Promise me you’ll always remember: You’re braver than you believe, and stronger than you seem, and smarter than you think.
–Christopher Robin to Winnie the Pooh
How much do parents need to worry that divorce will have a long term negative effect on their children? Fortunately, far less than you think. Research shows that the vast majority of children weather divorce safely. In fact, spending excessive time and energy worrying about the kids may give them the feeling that the difficult process of divorce is too hard for anyone, child or adult, to handle. Even though divorce is initially painful and disruptive, children can recover very well.

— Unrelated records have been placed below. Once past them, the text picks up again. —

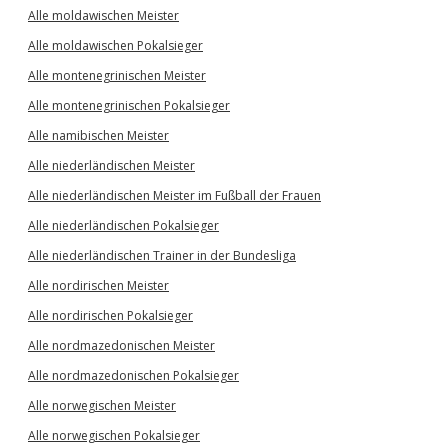
Alle moldawischen Meister
Alle moldawischen Pokalsieger
Alle montenegrinischen Meister
Alle montenegrinischen Pokalsieger
Alle namibischen Meister
Alle niederländischen Meister
Alle niederländischen Meister im Fußball der Frauen
Alle niederländischen Pokalsieger
Alle niederländischen Trainer in der Bundesliga
Alle nordirischen Meister
Alle nordirischen Pokalsieger
Alle nordmazedonischen Meister
Alle nordmazedonischen Pokalsieger
Alle norwegischen Meister
Alle norwegischen Pokalsieger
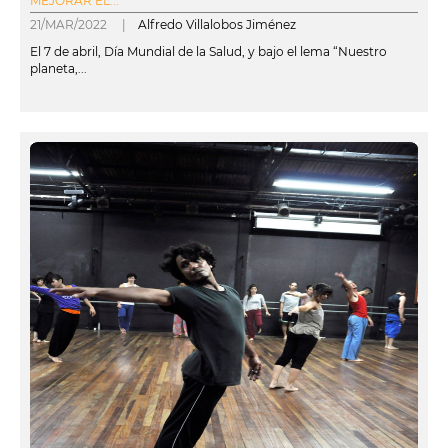
MEJORAR EL...
21/MAR/2022 |
Alfredo Villalobos Jiménez
El 7 de abril, Día Mundial de la Salud, y bajo el lema “Nuestro
planeta,...
leer más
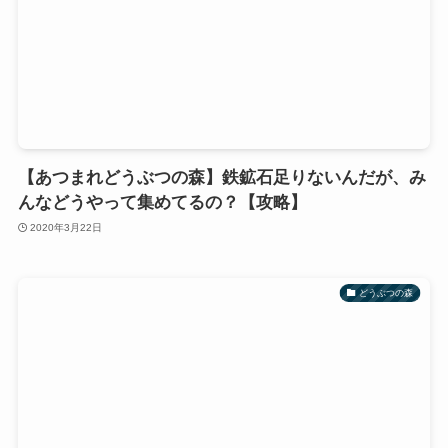
【あつまれどうぶつの森】鉄鉱石足りないんだが、み
んなどうやって集めてるの？【攻略】
2020年3月22日
どうぶつの森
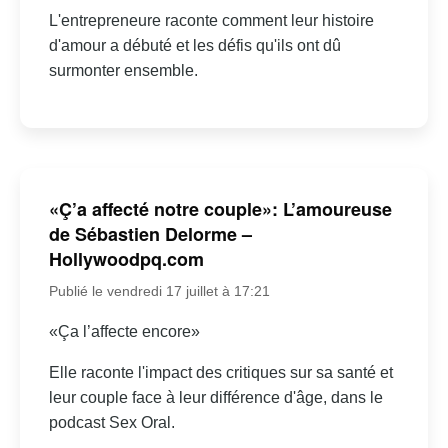
L'entrepreneure raconte comment leur histoire
d'amour a débuté et les défis qu'ils ont dû
surmonter ensemble.
«Ç’a affecté notre couple»: L’amoureuse
de Sébastien Delorme –
Hollywoodpq.com
Publié le vendredi 17 juillet à 17:21
«Ça l’affecte encore»
Elle raconte l'impact des critiques sur sa santé et
leur couple face à leur différence d'âge, dans le
podcast Sex Oral.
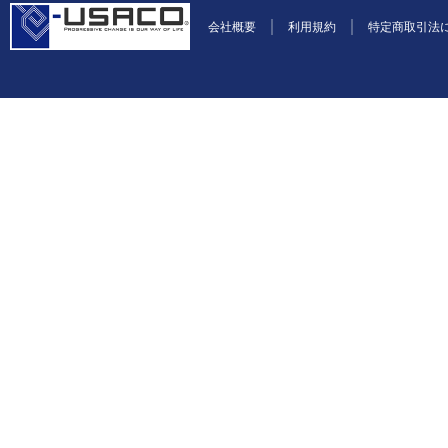
会社概要
利用規約
特定商取引法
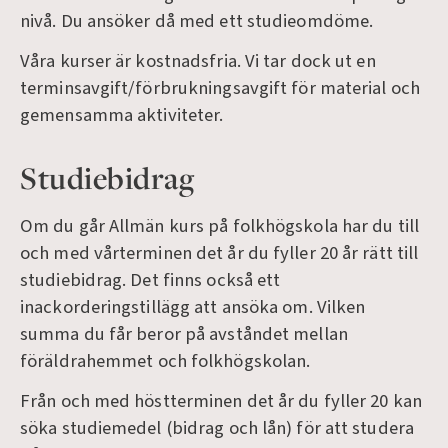
nivå. Du ansöker då med ett studieomdöme.
Våra kurser är kostnadsfria. Vi tar dock ut en
terminsavgift/förbrukningsavgift för material och
gemensamma aktiviteter.
Studiebidrag
Om du går Allmän kurs på folkhögskola har du till
och med vårterminen det år du fyller 20 år rätt till
studiebidrag. Det finns också ett
inackorderingstillägg att ansöka om. Vilken
summa du får beror på avståndet mellan
föräldrahemmet och folkhögskolan.
Från och med höstterminen det år du fyller 20 kan
söka studiemedel (bidrag och lån) för att studera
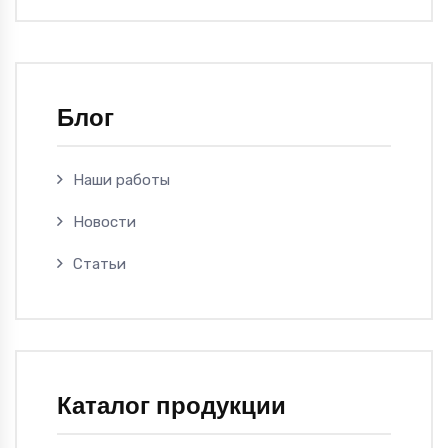
Блог
Наши работы
Новости
Статьи
Каталог продукции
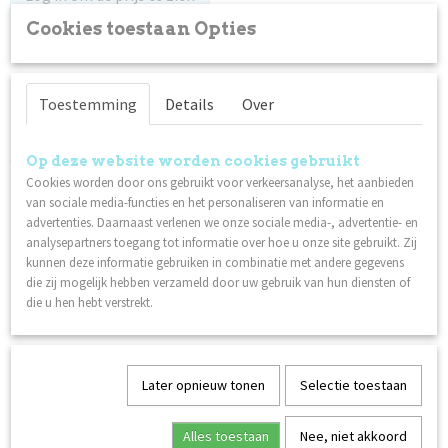
Cookies toestaan Opties
Op voorraad
✓
Omschrijving
Toestemming
Details
Over
Professionele hardmetalen bit.
Compatibel met Lilly Nails elektrische vijl
Op deze website worden cookies gebruikt
Cookies worden door ons gebruikt voor verkeersanalyse, het aanbieden
Maximale slijtvastheid
van sociale media-functies en het personaliseren van informatie en
Lange levensduur
advertenties. Daarnaast verlenen we onze sociale media-, advertentie- en
Eenvoudig te reinigen
analysepartners toegang tot informatie over hoe u onze site gebruikt. Zij
kunnen deze informatie gebruiken in combinatie met andere gegevens
Perfecte warmteafvoer
die zij mogelijk hebben verzameld door uw gebruik van hun diensten of
Zeer hoge verwijderingssnelheid
die u hen hebt verstrekt.
Standaardafmetingen. Gemaakt in Duitsland.
Ook interessant
Later opnieuw tonen
Selectie toestaan
Alles toestaan
Nee, niet akkoord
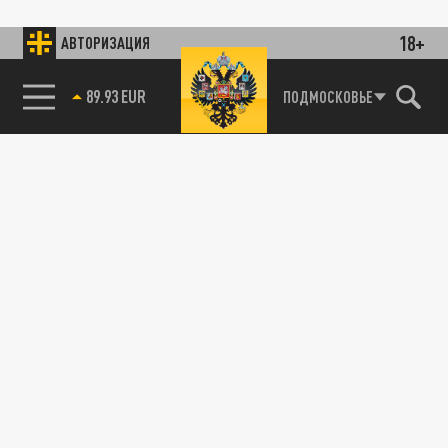
18+
АВТОРИЗАЦИЯ
89.93 EUR
ПОДМОСКОВЬЕ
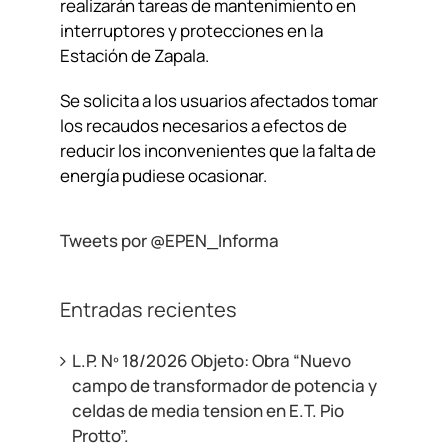
realizarán tareas de mantenimiento en
interruptores y protecciones en la
Estación de Zapala.
Se solicita a los usuarios afectados tomar
los recaudos necesarios a efectos de
reducir los inconvenientes que la falta de
energía pudiese ocasionar.
Tweets por @EPEN_Informa
Entradas recientes
L.P. Nº 18/2026 Objeto: Obra “Nuevo
campo de transformador de potencia y
celdas de media tension en E.T. Pio
Protto”.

Scientific American Mind offers a summary of studies on children and divorce showing that on average there are only very small differences between children of divorced parents and those from intact families. Over time, children of divorce are not much different in their academic achievement, self-concept, social relationships, behavior and emotional health from their peers who haven’t experienced a family split. Research shows, too, that most children of divorce become well-adjusted adults.
Rather than wallowing in worry about how your kids will turn out, you can invest in their future well-being in real ways. Author of The Successful Single Mom, Honorée Corder, gives the following five tips for making the biggest and best positive impact:
- Give the kids your time and attention. It’s what they want and need most from you.
- Create space for them to talk to and confide in you. Make sure they have an opportunity to express their feelings and concerns with acceptance and without judgment.
- Tell them you love them, no matter what. This helps especially when there has been a disappointment or setback that they might mistakenly feel was their fault.
- Get them any additional help they need, such as individual or family therapy.
- Allow them to love and spend time with each of their parents, without a negative word from you. You can shelter them from adult conflict and anxiety by being respectful of their relationship with their other parent.
With more than a million children in the U.S. facing the experience of their parents’ divorce each year, the support network is expanding. Today, teachers, counselors, doctors, and therapists are more tuned in to the needs of kids in family transition than ever before. Help is available for parents and children. Rather than worry, observe your kids to see what kind of help they might need in coping.
If your kids look, behave, and talk as they always have; if they enjoy the same activities; keep thriving at school; and maintain friendships, chances are good that the kids are just fine and will make a complete recovery.